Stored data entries
==================================================

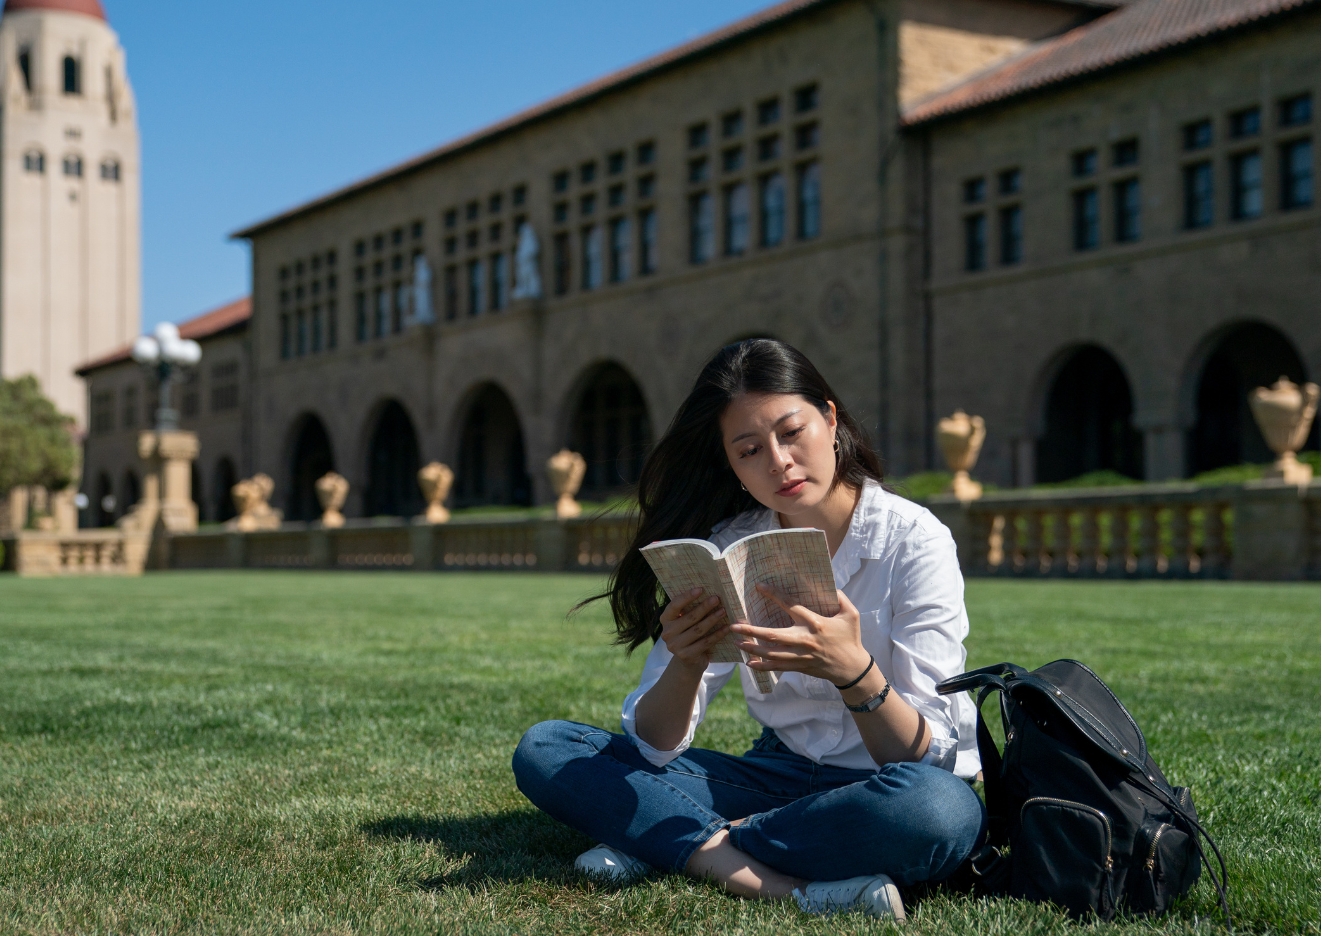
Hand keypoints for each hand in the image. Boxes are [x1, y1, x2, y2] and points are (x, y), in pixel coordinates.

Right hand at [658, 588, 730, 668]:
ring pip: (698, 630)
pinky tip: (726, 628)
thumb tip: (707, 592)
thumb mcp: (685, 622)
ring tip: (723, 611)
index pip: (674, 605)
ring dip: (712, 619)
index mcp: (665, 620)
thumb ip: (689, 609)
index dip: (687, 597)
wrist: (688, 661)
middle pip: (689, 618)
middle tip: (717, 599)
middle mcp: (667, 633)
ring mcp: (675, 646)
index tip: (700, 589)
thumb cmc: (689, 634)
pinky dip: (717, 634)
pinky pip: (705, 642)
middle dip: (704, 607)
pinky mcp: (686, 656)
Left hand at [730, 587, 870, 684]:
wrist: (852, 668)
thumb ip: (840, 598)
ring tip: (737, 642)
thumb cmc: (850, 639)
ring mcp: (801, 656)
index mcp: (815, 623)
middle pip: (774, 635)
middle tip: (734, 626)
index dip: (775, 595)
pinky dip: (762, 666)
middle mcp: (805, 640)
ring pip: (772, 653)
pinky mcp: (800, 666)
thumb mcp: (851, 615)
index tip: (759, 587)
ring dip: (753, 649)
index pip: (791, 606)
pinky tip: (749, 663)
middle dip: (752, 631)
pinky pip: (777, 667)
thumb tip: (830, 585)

==================================================

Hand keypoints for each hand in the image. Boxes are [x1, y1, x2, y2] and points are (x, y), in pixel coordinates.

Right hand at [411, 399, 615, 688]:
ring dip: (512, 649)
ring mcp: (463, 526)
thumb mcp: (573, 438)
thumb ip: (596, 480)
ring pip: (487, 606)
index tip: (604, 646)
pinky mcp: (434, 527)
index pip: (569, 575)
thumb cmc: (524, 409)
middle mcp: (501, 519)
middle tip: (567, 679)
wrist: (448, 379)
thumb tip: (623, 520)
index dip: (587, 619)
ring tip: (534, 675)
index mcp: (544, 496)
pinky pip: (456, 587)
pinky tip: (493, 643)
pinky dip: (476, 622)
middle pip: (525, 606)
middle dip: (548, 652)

==================================================

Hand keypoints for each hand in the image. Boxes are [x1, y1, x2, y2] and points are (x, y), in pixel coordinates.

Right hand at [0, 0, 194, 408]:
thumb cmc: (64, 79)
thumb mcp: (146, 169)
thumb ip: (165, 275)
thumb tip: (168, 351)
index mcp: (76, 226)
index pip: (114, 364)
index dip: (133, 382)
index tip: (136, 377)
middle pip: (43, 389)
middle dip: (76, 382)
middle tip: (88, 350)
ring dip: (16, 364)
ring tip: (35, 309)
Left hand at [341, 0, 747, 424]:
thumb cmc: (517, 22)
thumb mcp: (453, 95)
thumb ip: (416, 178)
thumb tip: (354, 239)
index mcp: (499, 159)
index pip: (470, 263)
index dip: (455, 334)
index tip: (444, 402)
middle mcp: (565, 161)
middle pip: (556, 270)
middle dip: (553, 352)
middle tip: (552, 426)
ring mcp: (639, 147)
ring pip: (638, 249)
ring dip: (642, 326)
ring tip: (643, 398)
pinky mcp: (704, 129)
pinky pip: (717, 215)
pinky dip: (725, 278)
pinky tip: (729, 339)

==================================================

**WHAT TO PRODUCE**:
Could you set down, word for word, only the lines above from the line with "index dip: (133, 382)" to the line with "pinky tip: (729, 339)", including both?

**TASK SOLUTION**:
index dip: (133, 382)
index tip: (136, 377)
middle pip: (43, 389)
middle dip: (76, 382)
middle tip: (88, 350)
ring dip: (16, 364)
ring tip: (35, 309)
Left hand at [341, 0, 747, 424]:
thumb cmc: (517, 22)
thumb mcp: (453, 95)
thumb ip: (416, 178)
thumb tip: (354, 239)
index mcp: (499, 159)
index pip: (470, 263)
index dip: (455, 334)
index tip: (444, 402)
middle mcp: (565, 161)
middle pip: (556, 270)
middle dip: (553, 352)
middle tip: (552, 426)
ring mcp: (639, 147)
ring pip: (638, 249)
ring dip: (642, 326)
ring tip: (643, 398)
pinky mcp: (704, 129)
pinky pip: (717, 215)
pinky dip: (725, 278)
pinky tip: (729, 339)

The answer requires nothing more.